Wiegersma Sytske, Flinterman Linda E, Seghieri Chiara, Baldini Chiara, Paget John, Barrio Cortés Jaime, Verheij Robert A
Netherlands Institute for Health Services Research (NIVEL) Utrecht The Netherlands.
Institute of Management Sant'Anna School of Advanced Studies Pisa Italy.
Learn Health Syst. 2020 Sep 8;4(4):e10242. doi: 10.1002/lrh2.10242. eCollection 2020 Oct.
This study is part of the EU-funded project HarmonicSS, aimed at improving the treatment and diagnosis of primary Sjögren's syndrome (pSS). pSS is an underdiagnosed, long-term autoimmune disease that affects particularly salivary and lachrymal glands.
We assessed the usability of routinely recorded primary care and hospital claims data for the identification and validation of patients with complex diseases such as pSS.

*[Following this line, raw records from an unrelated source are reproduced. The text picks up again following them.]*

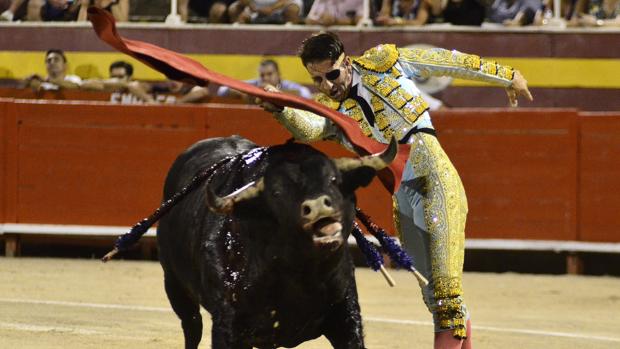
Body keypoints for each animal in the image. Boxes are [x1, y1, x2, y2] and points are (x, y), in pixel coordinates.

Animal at [157, 135, 394, 346]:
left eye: (334, 180)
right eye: (277, 193)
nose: (317, 205)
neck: (301, 274)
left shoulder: (346, 315)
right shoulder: (227, 325)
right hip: (174, 285)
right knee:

pSS patients were identified in primary care by translating the formal inclusion and exclusion criteria for pSS into a patient selection algorithm using data from Nivel Primary Care Database (PCD), covering 10% of the Dutch population between 2006 and 2017. As part of a validation exercise, the pSS patients found by the algorithm were compared to Diagnosis Related Groups (DRG) recorded in the national hospital insurance claims database (DIS) between 2013 and 2017.
International Classification of Primary Care (ICPC) coded general practitioner (GP) contacts combined with the mention of "Sjögren" in the disease episode titles, were found to best translate the formal classification criteria to a selection algorithm for pSS. A total of 1462 possible pSS patients were identified in primary care (mean prevalence 0.7‰, against 0.61‰ reported globally). The DIS contained 208 545 patients with a Sjögren related DRG or ICD10 code (prevalence 2017: 2.73‰). A total of 2 577 577 patients from Nivel PCD were linked to the DIS database. A total of 716 of the linked pSS patients (55.3%) were confirmed based on the DIS.
Our study finds that GP electronic health records (EHRs) lack the granular information needed to apply the formal diagnostic criteria for pSS. The developed algorithm resulted in a patient selection that approximates the expected prevalence and characteristics, although only slightly over half of the patients were confirmed using the DIS. Without more detailed diagnostic information, the fitness for purpose of routine EHR data for patient identification and validation could not be determined.
本研究是欧盟资助项目HarmonicSS的一部分,旨在改善原发性干燥综合征(pSS)的治疗和诊断。pSS是一种诊断不足的长期自身免疫性疾病,主要影响唾液腺和泪腺。
我们评估了常规记录的初级保健和医院理赔数据在识别和验证pSS等复杂疾病患者方面的可用性。
通过使用Nivel初级保健数据库(PCD)的数据,将pSS的正式纳入和排除标准转化为患者选择算法,在初级保健中识别pSS患者,该数据库涵盖了2006年至2017年10%的荷兰人口。作为验证工作的一部分,将算法识别出的pSS患者与2013年至2017年国家医院保险理赔数据库(DIS)中记录的诊断相关分组(DRG)进行比较。
发现国际初级保健分类(ICPC)编码的全科医生(GP)接触记录,再加上疾病发作标题中提及“Sjögren”,最能将正式分类标准转化为pSS的选择算法。在初级保健中总共识别出1462例可能的pSS患者(平均患病率0.7‰,而全球报告的患病率为0.61‰)。DIS包含208545例患有与干燥综合征相关的DRG或ICD10编码的患者(2017年患病率:2.73‰)。Nivel PCD的总共2577577例患者与DIS数据库建立了关联。基于DIS,总共716例关联的pSS患者(55.3%)得到了确认。
我们的研究发现,GP电子健康记录(EHR)缺乏应用pSS正式诊断标准所需的详细信息。所开发的算法得出的患者选择结果接近预期的患病率和特征,尽管使用DIS仅确认了略超过一半的患者。如果没有更详细的诊断信息,就无法确定常规EHR数据用于患者识别和验证的适用性。